I also realized something else. Something fucking huge that I am really disappointed in myself for not seeing sooner. For a long time I have been aware of my flaws, I don't like getting really trashed, I am not much for going to the club, for dancing unless I'm at a concert, I'm shy, I don't make friends easily or quickly... etc. Well it turns out, those aren't my flaws at all. Those are the things Shauna didn't like about me. And, I know, I know. Duh Jacki! But there's nothing wrong with me. I know Shauna was harsh on me about things. But it really just occurred to me this week that all those things that I am always trying to counteract don't need to be counteracted at all. It's fine that I am a quiet person. It's fine that I'm not a big drinker. All of these things are so far warped into my head that I didn't even realize they weren't my own insecurities. They were put there, in efforts to change me.
Bullshit. But now I know and that's sweet :)
I've been making a lot of smiley faces lately. I like it. Mucho.
I'm getting really good at Lucid dreaming. Unless I take these sleeping pills Matt gave me. But that's a whole other story.
We had a good weekend, as usual.
I figured out what I'm getting him for his birthday and I'm really insanely excited about it. It's going to end up making me have to lie to him several times between now and then. Not like, stupid little lies but the kind I'll actually feel bad about. Cause I'm crazy.
I had the most horrible panic attack of my life last week too because I had to keep something from him for like twelve hours. I'm really ridiculous. I know he enjoys knowing that though. Even if he won't admit it.
We got into an "argument". The first one where we both actually got pissy anyway. It was fucking adorable. I was mad at the time sure and so was he. I was like yelling/groaning into the pillow and he got up, went out in the hallway and screamed, then came back in and laid down. Then he just grabbed my face, kissed me and apologized. So I apologized. Then we talked for like ten minutes, giggled, and fell asleep and woke up to a brand new beautiful day in the morning.
I feel like fighting is important.
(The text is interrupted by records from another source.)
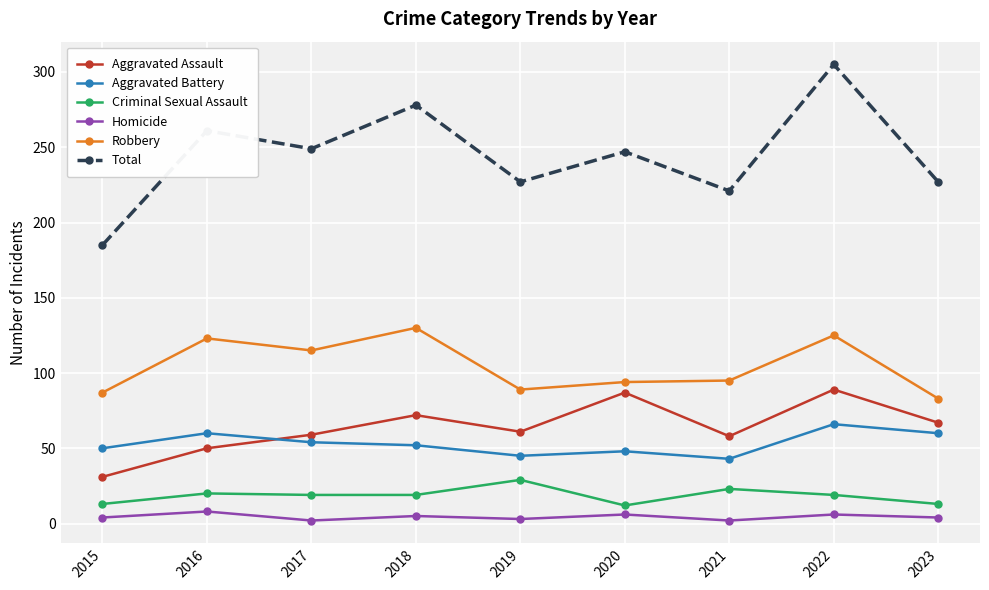

Which series has the largest range (max minus min)?

Total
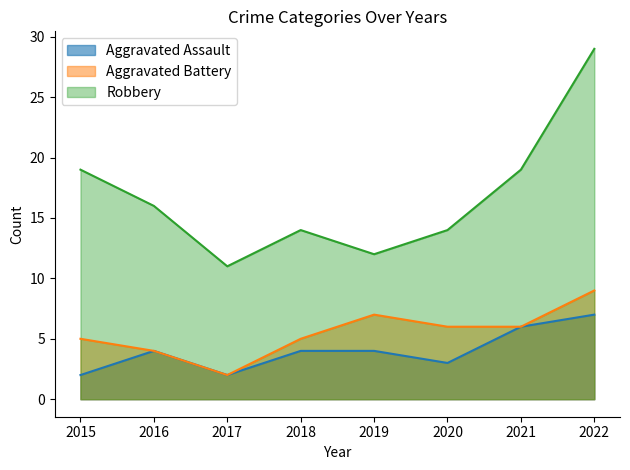

The Robbery series shows 24 at 2016. True or false?

False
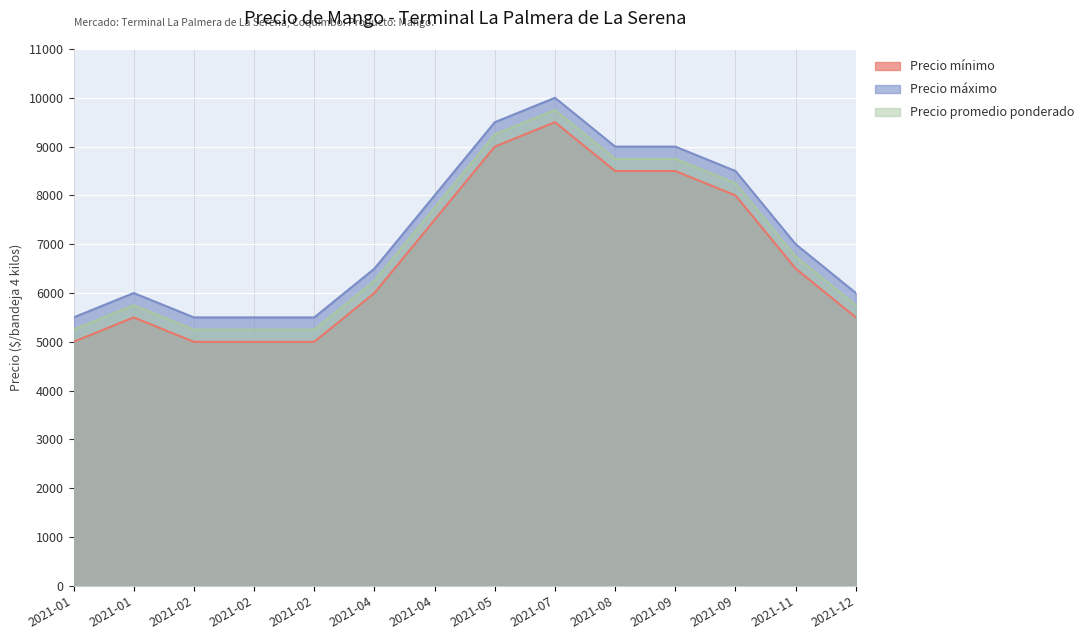

Count the Precio promedio ponderado values in the range 5250 to 8750.

12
Not doing it, but how you do it. And that was pretty much that much more proof that we mesh well.
It made me happy.
As most things do these days.
I get to block Shauna's number in a couple days and I am reallllllllly excited for it. I know he is too.
And Cam, and Tabitha and my sister.
Hah.
Anyway, moral of the story.
I have become a really happy person. I am optimistic for myself, for Matt, for life in general. Things are getting better. I'm not always so patient and I know this has really been a slow process but sometimes that just makes things even better. Would I look at him the way I do if I didn't have to block out his face for years beforehand? That was another huge moment. We woke up really early and couldn't sleep this morning so we got high and ya know... morning stuff.. but then he fell asleep before I did and I just watched him. I felt like a fuckin creep honestly. But it was the most beautiful image I have ever seen. I know that I love him, I know how incredibly important he is to me. I know the passion I have for him. But at moments like those, when I see him peaceful, happy and it almost brings tears to my eyes... I just know that everything is going to be okay. How could it not be?
Well, this romantic loser is going to bed now.